In a representation to Ministry of Commerce & Industry, Automotive Tyre Manufacturers Association (ATMA) asked the government to allow domestic tyre makers duty free import of the raw material to the extent of existing gap between demand and supply in order to enable them continue with their planned production.

According to ATMA, tyre industry is left with no other choice but to import carbon black to meet domestic deficit, but a steep anti-dumping duty amounting to approximately 40 per cent of the import price is proving to be prohibitive.

“Some of the ATMA member companies are severely affected by the shortage of carbon black and capacity utilisation levels have come down,” ATMA Convener Supply Chain & Resources Group and MRF VP Materials, Mohan Kurian said in a statement.

He further said:“Now production planning is being tweaked to match with the availability of carbon black and thereby potential production is not getting fully achieved.” A mismatch of in-capacity addition by domestic carbon black industry in comparison to growing demand from the domestic tyre industry and increased exports of the raw material have led to domestic deficit, ATMA claimed.

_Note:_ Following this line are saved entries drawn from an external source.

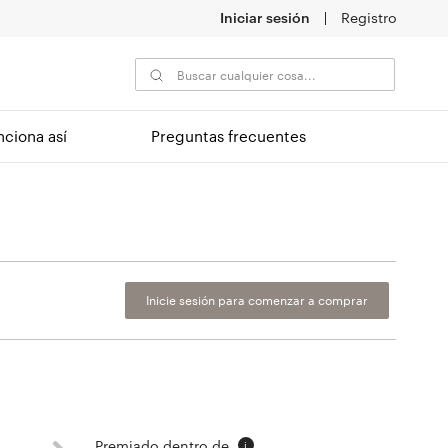
Iniciar sesión
Registro
nciona así
Preguntas frecuentes
Inicie sesión para comenzar a comprar
Premiado dentro de
i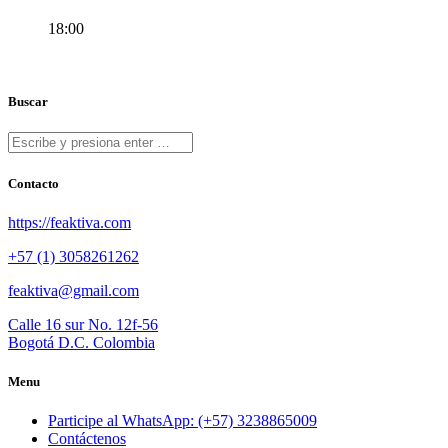
18:00
Buscar
Contacto
https://feaktiva.com
+57 (1) 3058261262
feaktiva@gmail.com
Calle 16 sur No. 12f-56
Bogotá D.C. Colombia
Menu
Participe al WhatsApp: (+57) 3238865009
Contáctenos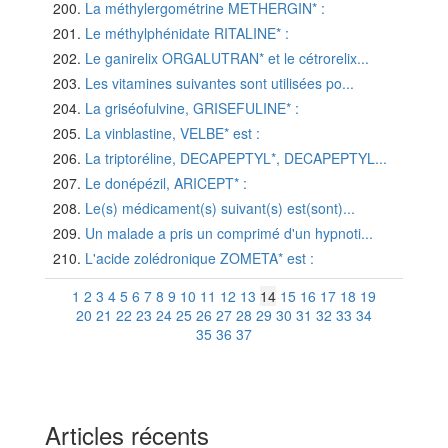
La méthylergométrine METHERGIN* :
Le méthylphénidate RITALINE* :
Le ganirelix ORGALUTRAN* et le cétrorelix...
Les vitamines suivantes sont utilisées po...
La griséofulvine, GRISEFULINE* :
La vinblastine, VELBE* est :
La triptoréline, DECAPEPTYL*, DECAPEPTYL...
Le donépézil, ARICEPT* :
Le(s) médicament(s) suivant(s) est(sont)...
Un malade a pris un comprimé d'un hypnoti...
L'acide zolédronique ZOMETA* est :
1
2
3
4
5
6
7
8
9
10
11
12
13
14
15
16
17
18
19
20
21
22
23
24
25
26
27
28
29
30
31
32
33
34
35
36
37
Articles récents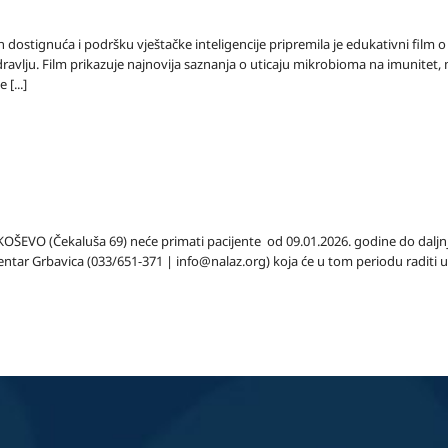
 dostignuća i podršku vještačke inteligencije pripremila je edukativni film
avlju. Film prikazuje najnovija saznanja o uticaju mikrobioma na imunitet,
[...]
ca KOŠEVO (Čekaluša 69) neće primati pacijente od 09.01.2026. godine do dalj
ntar Grbavica (033/651-371 | info@nalaz.org) koja će u tom periodu raditi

The industry body said in 2017-18, domestic carbon black production stood at 8.4 lakh tonne, while actual consumption was at 9 lakh tonne and exports were at 1.2 lakh tonne. Import of the raw material stood at 96,000 tonne.

In 2016-17, domestic carbon black production was at 8.1 lakh tonne, with a similar amount of consumption, while exports were at 1.14 lakh tonne and imports stood at 84,000 tonne.

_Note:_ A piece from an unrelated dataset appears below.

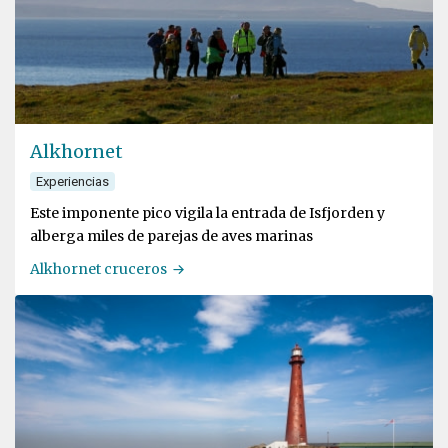
Alkhornet
Experiencias
Este imponente pico vigila la entrada de Isfjorden y
alberga miles de parejas de aves marinas
Alkhornet cruceros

China is the single largest producer of carbon black in the world accounting for about 40 per cent of global production but a steep anti-dumping duty has been imposed on import of the raw material from the country, ATMA added.

ATMA said it has asked the government to allow tyre companies to import carbon black on a duty free basis to the extent of the existing gap between demand and supply to enable the domestic tyre industry continue with its planned production.

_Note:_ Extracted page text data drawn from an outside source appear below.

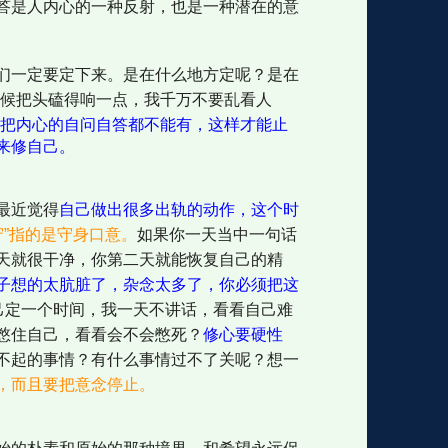
答是人内心的一种反射，也是一种潜在的意
们一定要定下来。是在什么地方定呢？是在
时候把头磕得响一点，我千万不要乱看人
把内心的自问自答都不能有，这样才能止
来修自己。
最近觉得
自己做出很多出轨的动作，这个时
守”指的是守身口意。
如果你一天当中一句话
天就很干净，你第二天就能恢复自己的精
子想的太肮脏了，杂念太多了，你必须把这
己定一个时间，我一天不讲话，看看自己难
憋住自己，看看会不会憋死？
修心要硬性
不起的事情？有什么事情过不了关呢？想一
，而且要把意念停止。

“Anti-Dumping Duty (ADD) applicable on carbon black imports from China needs to be waived till such time the domestic availability improves,” it said.

At the same time, export of carbon black from India needs to be regulated by way of fixing a minimum (higher) export price and / or quantitative restriction, ATMA added.

Kurian said there was an urgent need to work out sustainable ways of improving raw material availability for the tyre industry.

“Domestic tyre industry is anticipating good growth in tyre demand after a prolonged period of overall slowdown. It becomes imperative to improve the carbon black availability situation urgently,” he added.